Abdullahi Tanko

Personal information
- Date of birth: 12 May 1998 (age 28)
- Place of birth: Nigeria
- Height: 1.71 m (5 ft 7 in)
- Position: Striker

Team information
- Current team: Pardubice
- Number: 28

Youth career
- 0000–2016: Team360 FC

Senior career*
- Years: Team / Apps / (Gls)
- 2016–2018: Vila Real
- 2018–2019: Gil Vicente / 27 / (8)
- 2019–2020: Chaves B / 22 / (7)
- 2020–2021: Valadares Gaia / 20 / (6)
- 2021–2022: Salgueiros / 26 / (0)
- 2022–2023: Varnsdorf / 30 / (15)
- 2023–2025: Baník Ostrava / 42 / (10)
- 2025–: Pardubice / 45 / (8)

= Abdullahi Tanko =

Nigerian footballer (born 1998)

Abdullahi Tanko (born 12 May 1998) is a Nigerian professional footballer who plays as a striker for Pardubice.

==Personal life==
Tanko was born in 1998 in Nigeria.
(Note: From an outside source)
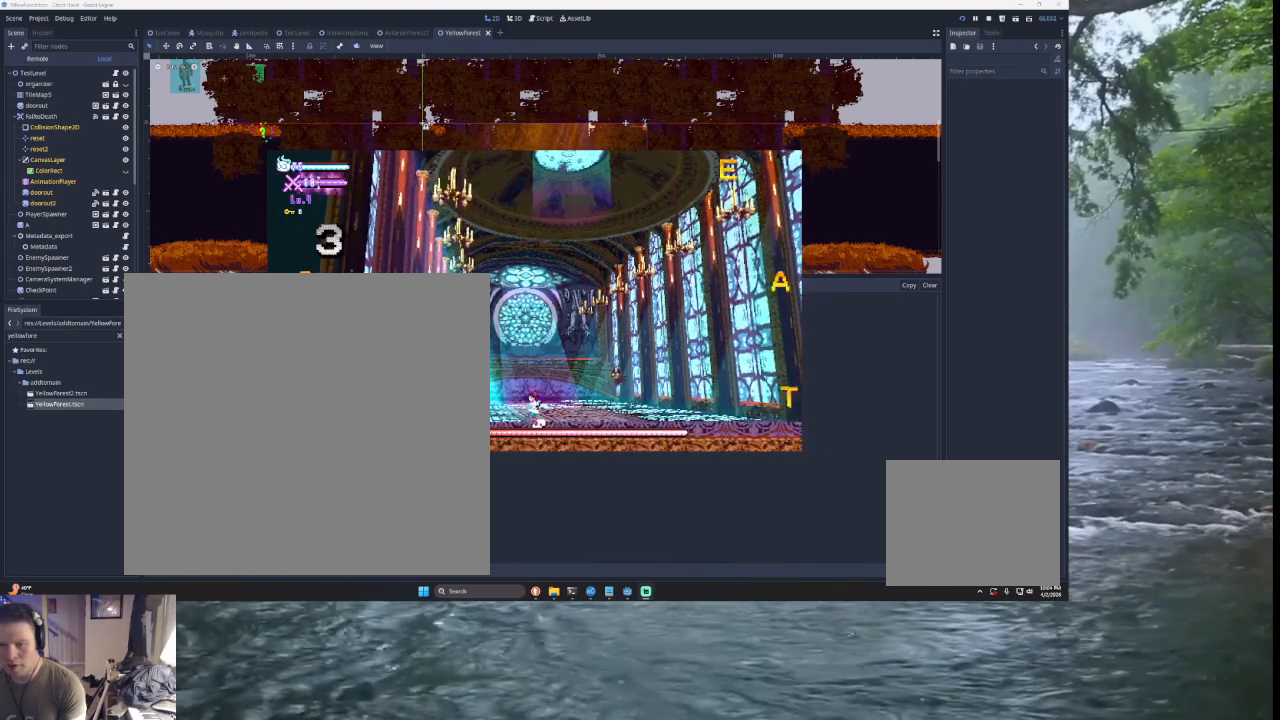
{"buttons": ["SQUARE", "TRIANGLE"], "left_stick": "left", "right_stick": "center", "events": [[67, "SQUARE", "down"], [133, "left_stick", "right"], [200, "SQUARE", "up"], [300, "TRIANGLE", "up"], [333, "left_stick", "center"], [400, "left_stick", "left"], [467, "TRIANGLE", "down"], [500, "SQUARE", "down"]]}
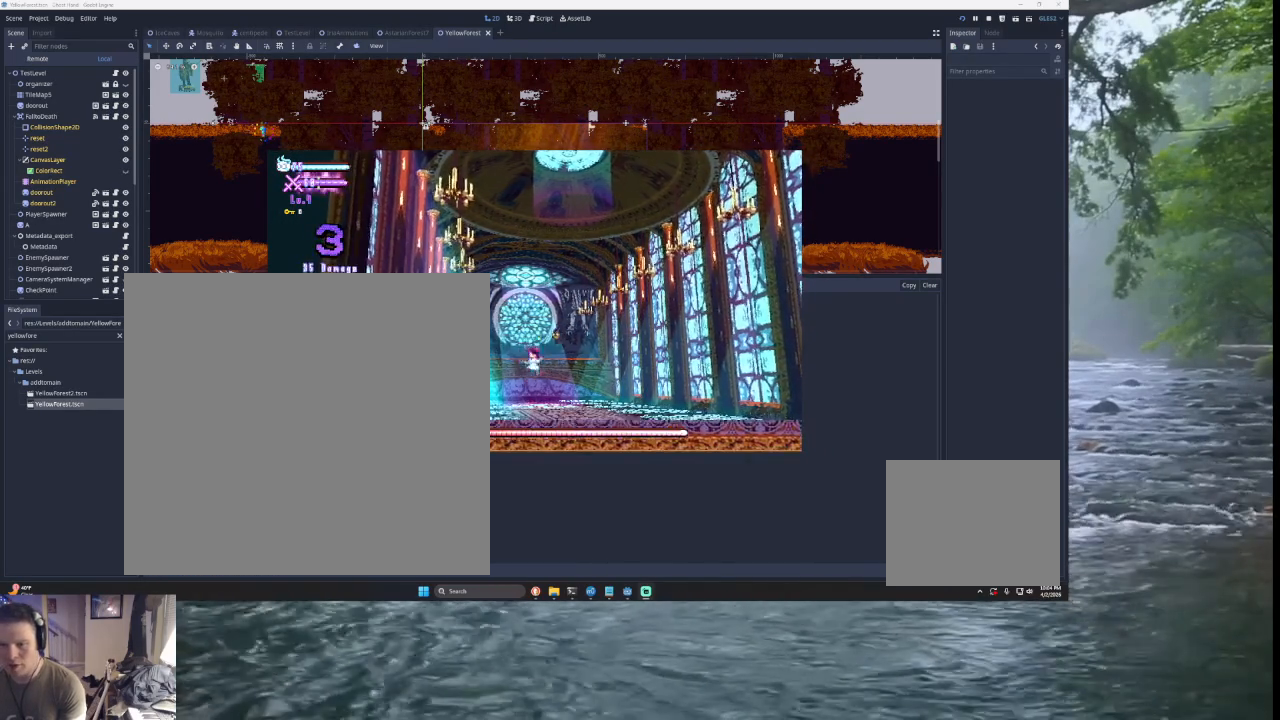
{"buttons": [], "left_stick": "center", "right_stick": "down", "events": [[167, "left_stick", "right"], [233, "SQUARE", "up"], [300, "left_stick", "left"], [367, "TRIANGLE", "up"], [433, "left_stick", "center"], [500, "right_stick", "down"]]}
He has regarded Nigeria international Victor Boniface as his football idol. Tanko's father was a soldier. He has four siblings.

==Career==
In 2022, Tanko signed for Czech side Varnsdorf. In 2023, he signed for Baník Ostrava.

On 18 January 2025, he signed a multi-year contract with Pardubice.

He mainly operates as a striker. He is known for his speed.